Les trois autres côtés étoient bordés au premier rang de fauteuils fort riches pour les ambassadeurs, les princes & les princesses étrangères, les ducs, les duchesses & les grands officiers de la couronne. D’autres rangs de chaises derrière ces fauteuils étoient remplie par des personnes de considération de la cour & de la ville.

A droite & à gauche du centre du bal étoient des amphithéâtres occupés par la foule des spectateurs ; mais pour éviter la confusion, on n’entroit que par un moulinet l’un après l’autre.

Il y avoit encore un petit amphithéâtre séparé, où étoient placés les vingt-quatre violons du roi avec six hautbois & six flûtes douces.

Toute la gallerie étoit illuminée par de grands lustres de cristal & quantité de girandoles garnies de grosses bougies. Le roi avoit fait prier par billet, tout ce qu’il y a de personnes les plus distinguées de l’un & de l’autre sexe de la cour & de la ville, avec ordre de ne paroître au bal qu’en habits des plus propres & des plus riches ; de sorte que les moindres habits d’hommes coûtoient jusqu’à trois à quatre cents pistoles. Les uns étoient de velours brodé d’or & d’argent, & doublés d’un brocard qui coûtoit jusqu’à cinquante écus l’aune ; d’autres étoient vêtus de drap d’or ou d’argent. Les dames n’étoient pas moins parées : l’éclat de leur pierreries faisoit aux lumières un effet admirable.

Comme j’étois appuyé (continue l’auteur que je copie sur une balustrade vis-à-vis l’estrade où étoit placé le roi, je comptai que cette magnifique assemblée pouvoit être composée de sept à huit cents personnes, dont les différentes parures formoient un spectacle digne d’admiration.


M. & madame de Bourgogne ouvrirent le ial par une courante, ensuite madame de Bourgogne prit le roi d’Angleterre, lui la reine d’Angleterre, elle le roi, qui prit madame de Bourgogne ; elle prit Monseigneur, il prit Madame, qui prit M. le duc de Berri.
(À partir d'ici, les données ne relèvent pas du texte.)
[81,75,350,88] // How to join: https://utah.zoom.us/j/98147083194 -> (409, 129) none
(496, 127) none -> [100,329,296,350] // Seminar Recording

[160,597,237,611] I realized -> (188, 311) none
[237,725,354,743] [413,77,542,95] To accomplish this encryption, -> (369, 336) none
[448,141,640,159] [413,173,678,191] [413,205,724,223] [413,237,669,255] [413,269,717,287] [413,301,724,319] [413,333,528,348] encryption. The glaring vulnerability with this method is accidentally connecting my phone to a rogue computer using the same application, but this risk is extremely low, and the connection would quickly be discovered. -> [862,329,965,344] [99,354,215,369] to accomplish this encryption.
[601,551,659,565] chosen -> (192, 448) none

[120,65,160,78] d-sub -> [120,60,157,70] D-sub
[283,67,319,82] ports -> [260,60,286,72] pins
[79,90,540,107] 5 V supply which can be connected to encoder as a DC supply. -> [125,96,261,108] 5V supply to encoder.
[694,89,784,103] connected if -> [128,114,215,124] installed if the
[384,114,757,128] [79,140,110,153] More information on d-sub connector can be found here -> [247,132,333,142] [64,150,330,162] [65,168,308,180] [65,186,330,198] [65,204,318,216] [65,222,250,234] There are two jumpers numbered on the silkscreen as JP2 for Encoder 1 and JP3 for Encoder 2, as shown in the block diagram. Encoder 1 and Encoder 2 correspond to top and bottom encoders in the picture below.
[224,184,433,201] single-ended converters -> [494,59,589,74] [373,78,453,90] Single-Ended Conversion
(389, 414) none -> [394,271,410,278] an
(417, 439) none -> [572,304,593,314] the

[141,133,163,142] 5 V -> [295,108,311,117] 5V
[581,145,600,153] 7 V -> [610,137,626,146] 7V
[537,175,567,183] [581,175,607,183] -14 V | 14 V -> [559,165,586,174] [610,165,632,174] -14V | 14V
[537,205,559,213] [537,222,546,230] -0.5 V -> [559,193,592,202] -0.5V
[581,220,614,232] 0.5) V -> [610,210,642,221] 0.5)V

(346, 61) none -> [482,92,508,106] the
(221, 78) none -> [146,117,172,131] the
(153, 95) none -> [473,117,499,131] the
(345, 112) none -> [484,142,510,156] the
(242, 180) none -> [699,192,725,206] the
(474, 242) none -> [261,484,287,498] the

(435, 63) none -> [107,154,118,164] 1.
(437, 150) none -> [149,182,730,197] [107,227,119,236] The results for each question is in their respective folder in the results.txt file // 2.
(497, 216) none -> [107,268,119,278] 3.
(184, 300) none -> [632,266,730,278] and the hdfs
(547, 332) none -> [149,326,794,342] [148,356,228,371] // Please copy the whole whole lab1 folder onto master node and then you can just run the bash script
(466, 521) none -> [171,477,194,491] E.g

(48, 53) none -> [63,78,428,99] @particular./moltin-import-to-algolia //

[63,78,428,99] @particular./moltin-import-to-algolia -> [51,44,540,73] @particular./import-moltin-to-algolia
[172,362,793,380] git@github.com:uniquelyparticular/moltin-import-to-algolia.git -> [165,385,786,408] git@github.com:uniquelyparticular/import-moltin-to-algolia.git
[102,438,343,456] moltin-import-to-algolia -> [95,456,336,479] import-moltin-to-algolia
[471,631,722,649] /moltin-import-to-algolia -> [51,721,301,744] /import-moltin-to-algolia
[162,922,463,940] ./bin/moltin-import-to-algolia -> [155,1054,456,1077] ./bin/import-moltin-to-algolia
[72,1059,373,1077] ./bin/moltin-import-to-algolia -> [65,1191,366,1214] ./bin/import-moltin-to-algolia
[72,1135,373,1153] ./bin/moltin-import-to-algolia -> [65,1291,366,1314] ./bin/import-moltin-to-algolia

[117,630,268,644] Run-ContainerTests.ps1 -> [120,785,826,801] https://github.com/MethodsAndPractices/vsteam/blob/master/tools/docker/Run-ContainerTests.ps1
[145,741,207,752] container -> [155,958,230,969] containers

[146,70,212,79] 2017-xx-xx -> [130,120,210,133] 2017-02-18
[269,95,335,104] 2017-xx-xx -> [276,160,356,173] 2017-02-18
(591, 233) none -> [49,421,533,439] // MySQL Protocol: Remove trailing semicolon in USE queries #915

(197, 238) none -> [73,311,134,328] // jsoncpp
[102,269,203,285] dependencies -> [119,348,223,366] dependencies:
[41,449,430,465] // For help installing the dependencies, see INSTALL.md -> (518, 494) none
Ainsi successivement touts les princes & les princesses du sang dansèrent chacun selon son rang.

M. le duc de Chartres, depuis Régent, y dansa un menuet & une sarabande de si bonne grâce ([1]) avec madame la princesse de Conti, qu’ils s’attirèrent l’admiration de toute la cour.

Comme les princes & les princesses du sang étoient en grand nombre, cette première cérémonie fut assez longue pour que le bal fit une pause, pendant laquelle des suisses précédés des premiers officiers de la bouche, apportèrent des tables ambulatoires superbement servies en ambigus, avec des buffets chargés de toutes sortes de rafraîchissemens, qui furent placés dans le milieu du bal, où chacun eut la liberté d’aller manger & boire à discrétion pendant une demi-heure.

Outre ces tables ambulantes, il y avoit une grande chambre à côté de la gallerie qui étoit garnie sur des gradins d’une infinité de bassins remplis de tout ce qu’on peut s’imaginer pour composer une superbe collation dressée d’une propreté enchantée. Monsieur, & plusieurs dames & seigneurs de la cour vinrent voir ces appareils & s’y rafraîchir pendant la pause du bal. Je les suivis aussi, ils prirent seulement quelques grenades, citrons, oranges, & quelques confitures sèches ; mais sitôt qu’ils furent sortis, tout fut abandonné à la discrétion du public, & tout cet appareil fut pillé en moins d’un demi-quart-d’heure, pour ne pas dire dans un moment.

Il y avoit dans une autre chambre deux grands buffets garnis, l’un de toutes fortes de vins, & l’autre de toutes sortes de liqueurs & d’eau rafraichissante. Les buffets étoient séparés par des balustrades, & en dedans une infinité d’officiers du gobelet avoient le soin de donner, à qui en vouloir, tout ce qu’on leur demandoit pour rafraîchissemens pendant tout le temps du bal, qui dura toute la nuit. Le roi en sortit à onze heures avec le roi d’Angleterre, la reine & les princes du sang, pour aller souper. Pendant tout le temps qu’il y fut on ne dansa que des danses graves & sérieuses, où la bonne grâce & la bonne noblesse de la danse parurent dans tout son lustre.

À cette gravité si l’on ajoute les embarras du cérémonial, la froide répétition des danses, les règles rigides établies pour le maintien de l’ordre de ces sortes d’assemblées, le silence, la contrainte, l’inaction de tout ce qui ne danse pas, on trouvera que le bal de cérémonie est de touts les moyens de se réjouir, celui qui est le plus propre à ennuyer.

  1. (1) Bouret lui avoit dédié son histoire de la danse, de laquelle ceci est pris.